Già in armi arrivava la gente della terra, contro di loro, denunciati: perché i furbastri, intriganti, inquieti, tutto in sotterfugio avevano deciso, e lo ordiscono in gruppo, vogliono prendersi tutto, le fazendas. Dicevano così. Furoreggiavano di punirli, tutti insieme.
– Voi… – I volontari si appellavano al padrone. Senhozório se ne fece carico.
– Qui, non hanno toccato niente… – infine si risolse, dava loro protezione, era chiaro, il polso sollevato. D’altro non aveva bisogno. Si ritiravano, quelli dell’offensiva, sfaldandosi, per massimo rispetto. Senhozório comandava. Gli zingari erano una macchia di colori. Lo magnificavano, tanto, a sazietà di sospiri, lazzi, canti, ispiravano festa di allegra tristezza.
Se ne andavano adesso, addio, addio, in pompastraccia, facendosi fretta, ecco il risultato, tutta quella strada. Siantônia domandava: se un giorno fossero tornati in Terra Santa… Sinhiza da sola poteva scendere, là dove in fuoco di società la notte prima suonavano la chitarra, al lezzo profumo di aranceti e porcilaie, già di lontano mescolati. Avrebbero un po’ a casaccio, se salvi, vissuto altri dorati tempi, gli zingari, era la fine di agosto, in un batter d’occhio sparivano.
La Fazenda Crispins restava abbandonata al centro di tante leghe, boschi, campi e pianure, in mezzo al mondo, sotto le nuvole.

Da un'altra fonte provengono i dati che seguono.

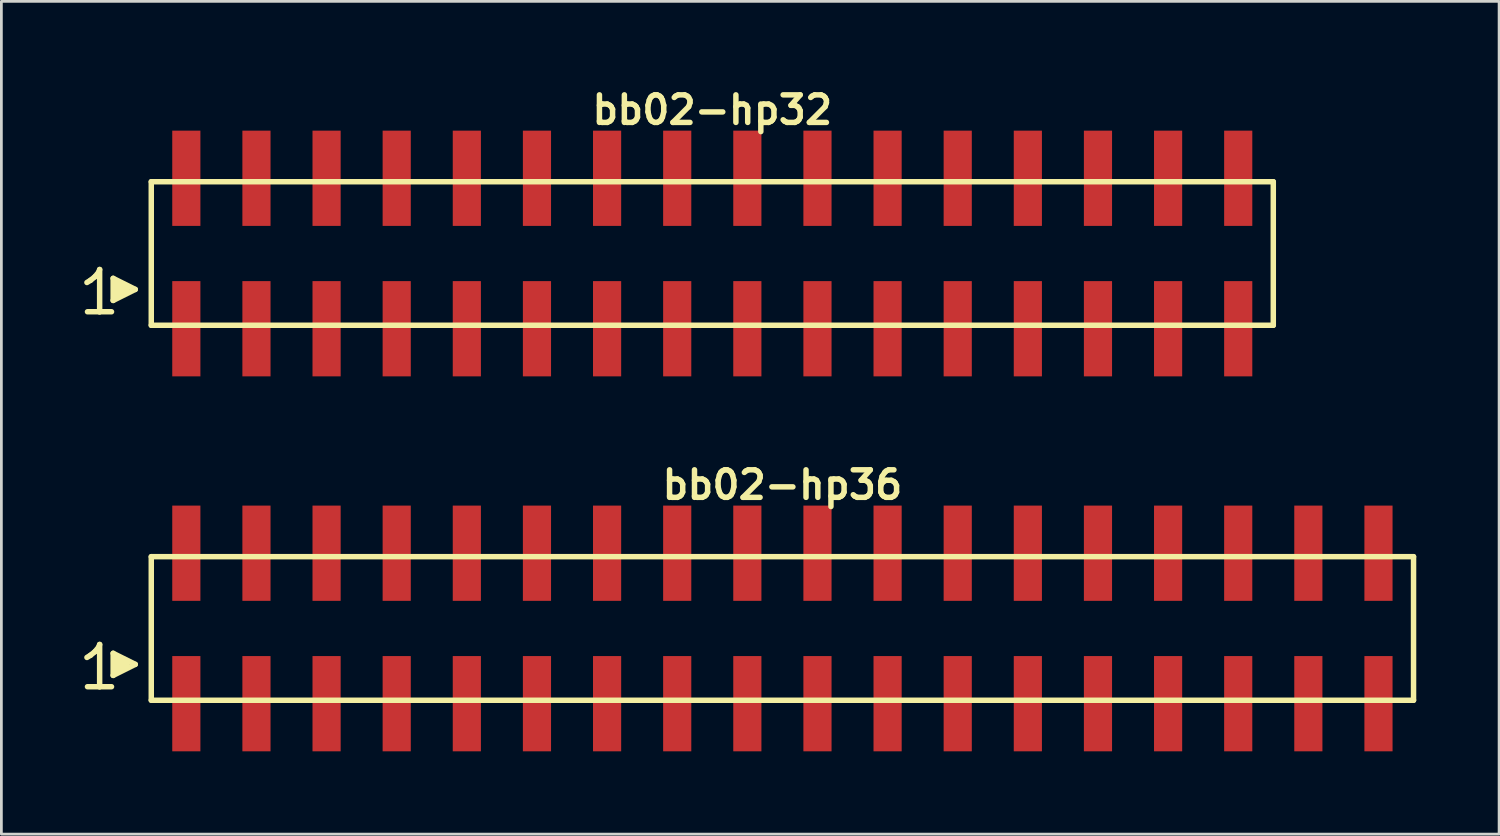
<source format=kicad_pcb>
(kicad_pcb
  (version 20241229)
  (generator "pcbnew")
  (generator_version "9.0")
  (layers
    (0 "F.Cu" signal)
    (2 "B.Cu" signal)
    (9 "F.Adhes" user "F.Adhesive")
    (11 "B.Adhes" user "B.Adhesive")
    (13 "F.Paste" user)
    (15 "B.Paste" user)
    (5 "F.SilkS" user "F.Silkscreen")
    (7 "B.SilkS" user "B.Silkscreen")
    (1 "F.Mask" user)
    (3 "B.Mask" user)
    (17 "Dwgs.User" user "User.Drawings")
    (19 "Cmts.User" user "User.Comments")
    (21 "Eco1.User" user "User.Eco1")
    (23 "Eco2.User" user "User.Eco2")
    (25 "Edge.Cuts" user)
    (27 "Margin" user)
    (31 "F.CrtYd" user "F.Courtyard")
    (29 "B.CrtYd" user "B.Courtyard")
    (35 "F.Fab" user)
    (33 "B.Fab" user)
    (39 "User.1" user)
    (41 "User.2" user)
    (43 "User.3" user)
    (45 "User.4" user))
  (footprint "bb02-hp36"
    (layer "F.Cu")
    (at 25.289 19.713)
    (property "Reference" "bb02-hp36" (at 0 -5.2 0) (layer "F.SilkS") (effects (font (size 0.998 0.998) (thickness 0.198))))
    (attr through_hole)
    (fp_line (start -25.19 1.05) (end -25.06 0.97) (stroke (width 0.198) (type solid)) (layer "F.SilkS"))
    (fp_line (start -25.06 0.97) (end -24.9 0.84) (stroke (width 0.198) (type solid)) (layer "F.SilkS"))
    (fp_line (start -24.9 0.84) (end -24.76 0.67) (stroke (width 0.198) (type solid)) (layer "F.SilkS"))
    (fp_line (start -24.76 0.67) (end -24.73 0.58) (stroke (width 0.198) (type solid)) (layer "F.SilkS"))
    (fp_line (start -24.73 0.58) (end -24.73 2.11) (stroke (width 0.198) (type solid)) (layer "F.SilkS"))
    (fp_line (start -24.73 2.11) (end -25.17 2.11) (stroke (width 0.198) (type solid)) (layer "F.SilkS"))
    (fp_line (start -24.3 2.11) (end -24.74 2.11) (stroke (width 0.198) (type solid)) (layer "F.SilkS"))
    (fp_line (start -24.24 0.9) (end -23.44 1.3) (stroke (width 0.198) (type solid)) (layer "F.SilkS"))
    (fp_line (start -24.24 1.7) (end -24.24 0.9) (stroke (width 0.198) (type solid)) (layer "F.SilkS"))
    (fp_line (start -24.14 1.6) (end -24.14 1) (stroke (width 0.198) (type solid)) (layer "F.SilkS"))
    (fp_line (start -24.04 1.1) (end -24.04 1.5) (stroke (width 0.198) (type solid)) (layer "F.SilkS"))
    (fp_line (start -23.94 1.5) (end -23.94 1.1) (stroke (width 0.198) (type solid)) (layer "F.SilkS"))
    (fp_line (start -23.84 1.2) (end -23.84 1.4) (stroke (width 0.198) (type solid)) (layer "F.SilkS"))
    (fp_line (start -23.74 1.4) (end -23.74 1.2) (stroke (width 0.198) (type solid)) (layer "F.SilkS"))
    (fp_line (start -23.44 1.3) (end -24.24 1.7) (stroke (width 0.198) (type solid)) (layer "F.SilkS"))
    (fp_line (start -22.86 -2.6) (end -22.86 2.6) (stroke (width 0.198) (type solid)) (layer "F.SilkS"))
    (fp_line (start -22.86 -2.6) (end 22.86 -2.6) (stroke (width 0.198) (type solid)) (layer "F.SilkS"))
    (fp_line (start 22.86 2.6) (end -22.86 2.6) (stroke (width 0.198) (type solid)) (layer "F.SilkS"))
    (fp_line (start 22.86 2.6) (end 22.86 -2.6) (stroke (width 0.198) (type solid)) (layer "F.SilkS"))
    (pad "1" smd rect (at -21.59 2.725) (size 1.02 3.45) (layers "F.Cu" "F.Mask" "F.Paste"))
    (pad "2" smd rect (at -21.59 -2.725) (size 1.02 3.45) (layers "F.Cu" "F.Mask" "F.Paste"))
    (pad "3" smd rect (at -19.05 2.725) (size 1.02 3.45) (layers "F.Cu" "F.Mask" "F.Paste"))
    (pad "4" smd rect (at -19.05 -2.725) (size 1.02 3.45) (layers "F.Cu" "F.Mask" "F.Paste"))
    (pad "5" smd rect (at -16.51 2.725) (size 1.02 3.45) (layers "F.Cu" "F.Mask" "F.Paste"))
    (pad "6" smd rect (at -16.51 -2.725) (size 1.02 3.45) (layers "F.Cu" "F.Mask" "F.Paste"))
    (pad "7" smd rect (at -13.97 2.725) (size 1.02 3.45) (layers "F.Cu" "F.Mask" "F.Paste"))
    (pad "8" smd rect (at -13.97 -2.725) (size 1.02 3.45) (layers "F.Cu" "F.Mask" "F.Paste"))
    (pad "9" smd rect (at -11.43 2.725) (size 1.02 3.45) (layers "F.Cu" "F.Mask" "F.Paste"))
    (pad "10" smd rect (at -11.43 -2.725) (size 1.02 3.45) (layers "F.Cu" "F.Mask" "F.Paste"))
    (pad "11" smd rect (at -8.89 2.725) (size 1.02 3.45) (layers "F.Cu" "F.Mask" "F.Paste"))
    (pad "12" smd rect (at -8.89 -2.725) (size 1.02 3.45) (layers "F.Cu" "F.Mask" "F.Paste"))
    (pad "13" smd rect (at -6.35 2.725) (size 1.02 3.45) (layers "F.Cu" "F.Mask" "F.Paste"))
    (pad "14" smd rect (at -6.35 -2.725) (size 1.02 3.45) (layers "F.Cu" "F.Mask" "F.Paste"))
    (pad "15" smd rect (at -3.81 2.725) (size 1.02 3.45) (layers "F.Cu" "F.Mask" "F.Paste"))
    (pad "16" smd rect (at -3.81 -2.725) (size 1.02 3.45) (layers "F.Cu" "F.Mask" "F.Paste"))
    (pad "17" smd rect (at -1.27 2.725) (size 1.02 3.45) (layers "F.Cu" "F.Mask" "F.Paste"))
    (pad "18" smd rect (at -1.27 -2.725) (size 1.02 3.45) (layers "F.Cu" "F.Mask" "F.Paste"))
    (pad "19" smd rect (at 1.27 2.725) (size 1.02 3.45) (layers "F.Cu" "F.Mask" "F.Paste"))
    (pad "20" smd rect (at 1.27 -2.725) (size 1.02 3.45) (layers "F.Cu" "F.Mask" "F.Paste"))
    (pad "21" smd rect (at 3.81 2.725) (size 1.02 3.45) (layers "F.Cu" "F.Mask" "F.Paste"))
    (pad "22" smd rect (at 3.81 -2.725) (size 1.02 3.45) (layers "F.Cu" "F.Mask" "F.Paste"))
    (pad "23" smd rect (at 6.35 2.725) (size 1.02 3.45) (layers "F.Cu" "F.Mask" "F.Paste"))
    (pad "24" smd rect (at 6.35 -2.725) (size 1.02 3.45) (layers "F.Cu" "F.Mask" "F.Paste"))
    (pad "25" smd rect (at 8.89 2.725) (size 1.02 3.45) (layers "F.Cu" "F.Mask" "F.Paste"))
    (pad "26" smd rect (at 8.89 -2.725) (size 1.02 3.45) (layers "F.Cu" "F.Mask" "F.Paste"))
    (pad "27" smd rect (at 11.43 2.725) (size 1.02 3.45) (layers "F.Cu" "F.Mask" "F.Paste"))
    (pad "28" smd rect (at 11.43 -2.725) (size 1.02 3.45) (layers "F.Cu" "F.Mask" "F.Paste"))
    (pad "29" smd rect (at 13.97 2.725) (size 1.02 3.45) (layers "F.Cu" "F.Mask" "F.Paste"))
    (pad "30" smd rect (at 13.97 -2.725) (size 1.02 3.45) (layers "F.Cu" "F.Mask" "F.Paste"))
    (pad "31" smd rect (at 16.51 2.725) (size 1.02 3.45) (layers "F.Cu" "F.Mask" "F.Paste"))
    (pad "32" smd rect (at 16.51 -2.725) (size 1.02 3.45) (layers "F.Cu" "F.Mask" "F.Paste"))
    (pad "33" smd rect (at 19.05 2.725) (size 1.02 3.45) (layers "F.Cu" "F.Mask" "F.Paste"))
    (pad "34" smd rect (at 19.05 -2.725) (size 1.02 3.45) (layers "F.Cu" "F.Mask" "F.Paste"))
    (pad "35" smd rect (at 21.59 2.725) (size 1.02 3.45) (layers "F.Cu" "F.Mask" "F.Paste"))
    (pad "36" smd rect (at 21.59 -2.725) (size 1.02 3.45) (layers "F.Cu" "F.Mask" "F.Paste")))
  (footprint "bb02-hp32"
    (layer "F.Cu")
    (at 22.749 6.132)
    (property "Reference" "bb02-hp32" (at 0 -5.2 0) (layer "F.SilkS") (effects (font (size 0.998 0.998) (thickness 0.198))))
    (attr through_hole)
    (fp_line (start -22.65 1.05) (end -22.52 0.97) (stroke (width 0.198) (type solid)) (layer "F.SilkS"))
    (fp_line (start -22.52 0.97) (end -22.36 0.84) (stroke (width 0.198) (type solid)) (layer "F.SilkS"))
    (fp_line (start -22.36 0.84) (end -22.22 0.67) (stroke (width 0.198) (type solid)) (layer "F.SilkS"))
    (fp_line (start -22.22 0.67) (end -22.19 0.58) (stroke (width 0.198) (type solid)) (layer "F.SilkS"))
    (fp_line (start -22.19 0.58) (end -22.19 2.11) (stroke (width 0.198) (type solid)) (layer "F.SilkS"))
    (fp_line (start -22.19 2.11) (end -22.63 2.11) (stroke (width 0.198) (type solid)) (layer "F.SilkS"))
    (fp_line (start -21.76 2.11) (end -22.2 2.11) (stroke (width 0.198) (type solid)) (layer "F.SilkS"))
    (fp_line (start -21.7 0.9) (end -20.9 1.3) (stroke (width 0.198) (type solid)) (layer "F.SilkS"))
    (fp_line (start -21.7 1.7) (end -21.7 0.9) (stroke (width 0.198) (type solid)) (layer "F.SilkS"))
    (fp_line (start -21.6 1.6) (end -21.6 1) (stroke (width 0.198) (type solid)) (layer "F.SilkS"))
    (fp_line (start -21.5 1.1) (end -21.5 1.5) (stroke (width 0.198) (type solid)) (layer "F.SilkS"))
    (fp_line (start -21.4 1.5) (end -21.4 1.1) (stroke (width 0.198) (type solid)) (layer "F.SilkS"))
    (fp_line (start -21.3 1.2) (end -21.3 1.4) (stroke (width 0.198) (type solid)) (layer "F.SilkS"))
    (fp_line (start -21.2 1.4) (end -21.2 1.2) (stroke (width 0.198) (type solid)) (layer "F.SilkS"))
    (fp_line (start -20.9 1.3) (end -21.7 1.7) (stroke (width 0.198) (type solid)) (layer "F.SilkS"))
    (fp_line (start -20.32 -2.6) (end -20.32 2.6) (stroke (width 0.198) (type solid)) (layer "F.SilkS"))
    (fp_line (start -20.32 -2.6) (end 20.32 -2.6) (stroke (width 0.198) (type solid)) (layer "F.SilkS"))
    (fp_line (start 20.32 2.6) (end -20.32 2.6) (stroke (width 0.198) (type solid)) (layer "F.SilkS"))
    (fp_line (start 20.32 2.6) (end 20.32 -2.6) (stroke (width 0.198) (type solid)) (layer "F.SilkS"))
    (pad "1" smd rect (at -19.05 2.725) (size 1.02 3.45) (layers "F.Cu" "F.Mask" "F.Paste"))
    (pad "2" smd rect (at -19.05 -2.725) (size 1.02 3.45) (layers "F.Cu" "F.Mask" "F.Paste"))
    (pad "3" smd rect (at -16.51 2.725) (size 1.02 3.45) (layers "F.Cu" "F.Mask" "F.Paste"))
    (pad "4" smd rect (at -16.51 -2.725) (size 1.02 3.45) (layers "F.Cu" "F.Mask" "F.Paste"))
    (pad "5" smd rect (at -13.97 2.725) (size 1.02 3.45) (layers "F.Cu" "F.Mask" "F.Paste"))
    (pad "6" smd rect (at -13.97 -2.725) (size 1.02 3.45) (layers "F.Cu" "F.Mask" "F.Paste"))
    (pad "7" smd rect (at -11.43 2.725) (size 1.02 3.45) (layers "F.Cu" "F.Mask" "F.Paste"))
    (pad "8" smd rect (at -11.43 -2.725) (size 1.02 3.45) (layers "F.Cu" "F.Mask" "F.Paste"))
    (pad "9" smd rect (at -8.89 2.725) (size 1.02 3.45) (layers "F.Cu" "F.Mask" "F.Paste"))
    (pad "10" smd rect (at -8.89 -2.725) (size 1.02 3.45) (layers "F.Cu" "F.Mask" "F.Paste"))
    (pad "11" smd rect (at -6.35 2.725) (size 1.02 3.45) (layers "F.Cu" "F.Mask" "F.Paste"))
    (pad "12" smd rect (at -6.35 -2.725) (size 1.02 3.45) (layers "F.Cu" "F.Mask" "F.Paste"))
    (pad "13" smd rect (at -3.81 2.725) (size 1.02 3.45) (layers "F.Cu" "F.Mask" "F.Paste"))
    (pad "14" smd rect (at -3.81 -2.725) (size 1.02 3.45) (layers "F.Cu" "F.Mask" "F.Paste"))
    (pad "15" smd rect (at -1.27 2.725) (size 1.02 3.45) (layers "F.Cu" "F.Mask" "F.Paste"))
    (pad "16" smd rect (at -1.27 -2.725) (size 1.02 3.45) (layers "F.Cu" "F.Mask" "F.Paste"))
    (pad "17" smd rect (at 1.27 2.725) (size 1.02 3.45) (layers "F.Cu" "F.Mask" "F.Paste"))
    (pad "18" smd rect (at 1.27 -2.725) (size 1.02 3.45) (layers "F.Cu" "F.Mask" "F.Paste"))
    (pad "19" smd rect (at 3.81 2.725) (size 1.02 3.45) (layers "F.Cu" "F.Mask" "F.Paste"))
    (pad "20" smd rect (at 3.81 -2.725) (size 1.02 3.45) (layers "F.Cu" "F.Mask" "F.Paste"))
    (pad "21" smd rect (at 6.35 2.725) (size 1.02 3.45) (layers "F.Cu" "F.Mask" "F.Paste"))
    (pad "22" smd rect (at 6.35 -2.725) (size 1.02 3.45) (layers "F.Cu" "F.Mask" "F.Paste"))
    (pad "23" smd rect (at 8.89 2.725) (size 1.02 3.45) (layers "F.Cu" "F.Mask" "F.Paste"))
    (pad "24" smd rect (at 8.89 -2.725) (size 1.02 3.45) (layers "F.Cu" "F.Mask" "F.Paste"))
    (pad "25" smd rect (at 11.43 2.725) (size 1.02 3.45) (layers "F.Cu" "F.Mask" "F.Paste"))
    (pad "26" smd rect (at 11.43 -2.725) (size 1.02 3.45) (layers "F.Cu" "F.Mask" "F.Paste"))
    (pad "27" smd rect (at 13.97 2.725) (size 1.02 3.45) (layers "F.Cu" "F.Mask" "F.Paste"))
    (pad "28" smd rect (at 13.97 -2.725) (size 1.02 3.45) (layers "F.Cu" "F.Mask" "F.Paste"))
    (pad "29" smd rect (at 16.51 2.725) (size 1.02 3.45) (layers "F.Cu" "F.Mask" "F.Paste"))
    (pad "30" smd rect (at 16.51 -2.725) (size 1.02 3.45) (layers "F.Cu" "F.Mask" "F.Paste"))
    (pad "31" smd rect (at 19.05 2.725) (size 1.02 3.45) (layers "F.Cu" "F.Mask" "F.Paste"))
    (pad "32" smd rect (at 19.05 -2.725) (size 1.02 3.45) (layers "F.Cu" "F.Mask" "F.Paste")))
  (gr_rect
    (start -3 -3)
    (end 51.248 27.163)
    (stroke (width 0.1) (type default))
    (fill no)
    (layer "Edge.Cuts")))
</source>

Senhozório, senza arrabbiarsi, non richiamò suo figlio dalla malinconia: chissà che non invidiasse ancora quelle bravate. Sarebbe però andato nero a sfogarsi, alle piantagioni, là vicino, nelle mani la durezza della strada. Testabassa, nel frattempo. Lo turbava l’eco di momenti, fantasie, capricci. Da lì vedeva la direzione del Riachão, vano, scese sulla riva, dove gli alberi si usurpano. L’acqua – ci sputò – corrente, senza soste. – Quando un giorno si dovrà morire, c’è da avere nostalgia di tante cose… – lui solo si disse, captò il muggito di un bue, se lo ficcò in tasca. Procedendo a caso, pestava il profumo di gramigna ed erbe calpestate.